I've been using tmux for a while, and even though I didn't like it at first, now I'm in love with it. I'm mostly using it as a GNU Screen alternative, but I don't use some of its fancy features like tabs, mainly because my window manager takes care of multiple terminal windows for me.

After a while, I got bored of starting a tmux session and configuring it every time, so I decided to give tmuxinator a try. The tmuxinator docs clearly stated that tmux >= 1.8 was needed, but I was using tmux version 1.6. I downloaded the latest stable tmux version from upstream, compiled it, installed it and tried to run it. I was greeted with this message:

    protocol version mismatch (client 8, server 6)

What happened is that I had some tmux sessions still running using the 1.6 version. The obvious, and only, solution that came to my mind was to kill all running tmux sessions. Problem was, one of those sessions had my Irssi stuff open and, since I have yet to properly setup an irssi config file, I would have to reconnect to all servers, re-authenticate, rejoin all open channels, etc. Ain't nobody got time for that.

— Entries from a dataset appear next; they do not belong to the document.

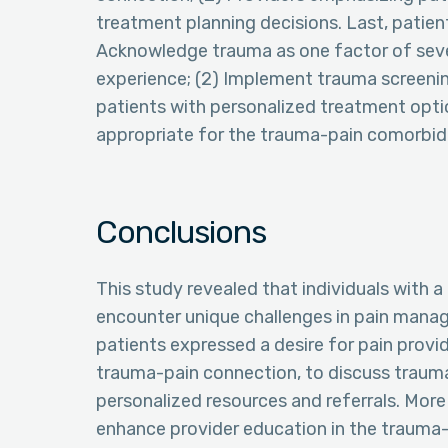
treatment planning decisions. Last, patient
Acknowledge trauma as one factor of sever
experience; (2) Implement trauma screenings 
patients with personalized treatment opt
appropriate for the trauma-pain comorbidi
Conclusions
This study revealed that individuals with 
encounter unique challenges in pain manage
patients expressed a desire for pain prov
trauma-pain connection, to discuss trauma
personalized resources and referrals. More
enhance provider education in the trauma-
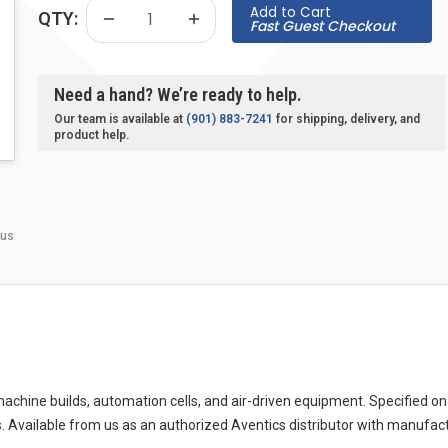
Add to Cart
QTY:
Fast Guest Checkout
Need a hand? We’re ready to help.
Our team is available at
(901) 883-7241
for shipping, delivery, and
product help.
 us
ine builds, automation cells, and air-driven equipment. Specified on 
. Available from us as an authorized Aventics distributor with manufac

Enter reptyr. Copying reptyr's description:

    reptyr is a utility for taking an existing running program and
    attaching it to a new terminal. Started a long-running process
    over ssh, but have to leave and don't want to interrupt it? Just
    start a screen, use reptyr to grab it, and then kill the ssh
    session and head on home.

So, all I had to do was open a screen, detach the irssi processes from tmux, reattach them to screen using reptyr, kill all running tmux processes, restart the tmux server and, finally, reattach the irssi processes to tmux. Much to my surprise, it worked out flawlessly.

Now all that's left, is to populate my ~/.tmuxinator config files and push them to my dotfiles.